Google DeepMind has announced the release of Gemma 3, a significant update to its family of generative AI models, which now boasts multi-modality capabilities, enabling it to analyze images, answer questions about images, identify objects, and perform other tasks that involve analyzing and understanding visual data.
The new model, announced on March 12, can be tried out in Google AI Studio for AI development. Gemma 3 has been designed to significantly improve math, coding, and instruction following capabilities, according to Google DeepMind. This is achieved through its ability to support vision-language inputs and text outputs, handle context windows up to 128k tokens, and understand more than 140 languages.
One of the key features of Gemma 3 is its enhanced math, reasoning, and chat capabilities, including structured outputs and function calling. The model comes in four "developer-friendly" sizes of 1B, 4B, 12B, and 27B, and is available in pre-trained and general-purpose instruction-tuned versions. The 128k-token context window allows Gemma 3 to process and understand massive amounts of information, easily tackling complex tasks.
Developers have multiple deployment options for Gemma 3, including Cloud Run and Google GenAI API. The model features a revamped code base, with recipes for inference and fine-tuning. Additionally, Gemma 3 model weights can be downloaded from Kaggle and Hugging Face. Nvidia has direct support for Gemma 3 models, ensuring maximum performance on GPUs of any size, from Jetson Nano to the most recent Blackwell chips. The model is also optimized for Google Cloud TPUs and integrates with AMD GPUs.
For executing on GPUs, users can leverage Gemma.cpp. This level of flexibility and compatibility is expected to make Gemma 3 a popular choice among developers and researchers working on AI projects.

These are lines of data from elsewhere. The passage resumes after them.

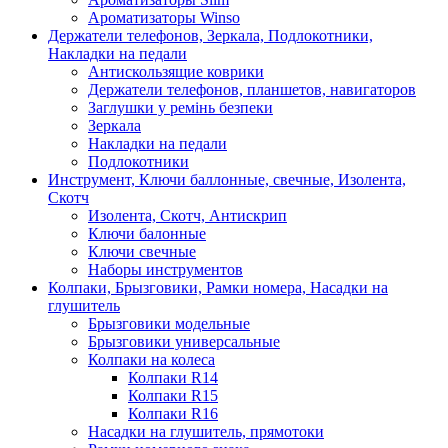
Ароматизаторы Winso
Держатели телефонов, Зеркала, Подлокотники,
Накладки на педали
Антискользящие коврики
Держатели телефонов, планшетов, навигаторов
Заглушки у ремінь безпеки
Зеркала
Накладки на педали
Подлокотники
Инструмент, Ключи баллонные, свечные, Изолента,
Скотч
Изолента, Скотч, Антискрип
Ключи балонные
Ключи свечные
Наборы инструментов
Колпаки, Брызговики, Рамки номера, Насадки на
глушитель
Брызговики модельные
Брызговики универсальные
Колпаки на колеса
Колпаки R14
Колпаки R15
Колпаки R16
Насадки на глушитель, прямотоки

In addition to Gemma 3, Google DeepMind also announced ShieldGemma 2, a 4B parameter model built on Gemma 3 that checks the safety of synthetic and natural images against key categories. ShieldGemma 2 is designed to help build robust data sets and models, and can be used as an input filter to vision language models or as an output filter of image generation systems.
ShieldGemma 2 allows developers to minimize the risk of harmful content, such as sexually explicit, dangerous, or violent content, making it an essential tool for ensuring the responsible development and deployment of AI models.
The release of Gemma 3 and ShieldGemma 2 marks a significant milestone in the development of AI models, and is expected to have far-reaching implications for industries such as healthcare, finance, and education. As AI continues to play an increasingly important role in our lives, the ability to analyze and understand visual data will become increasingly critical, and Gemma 3 is well-positioned to be at the forefront of this trend.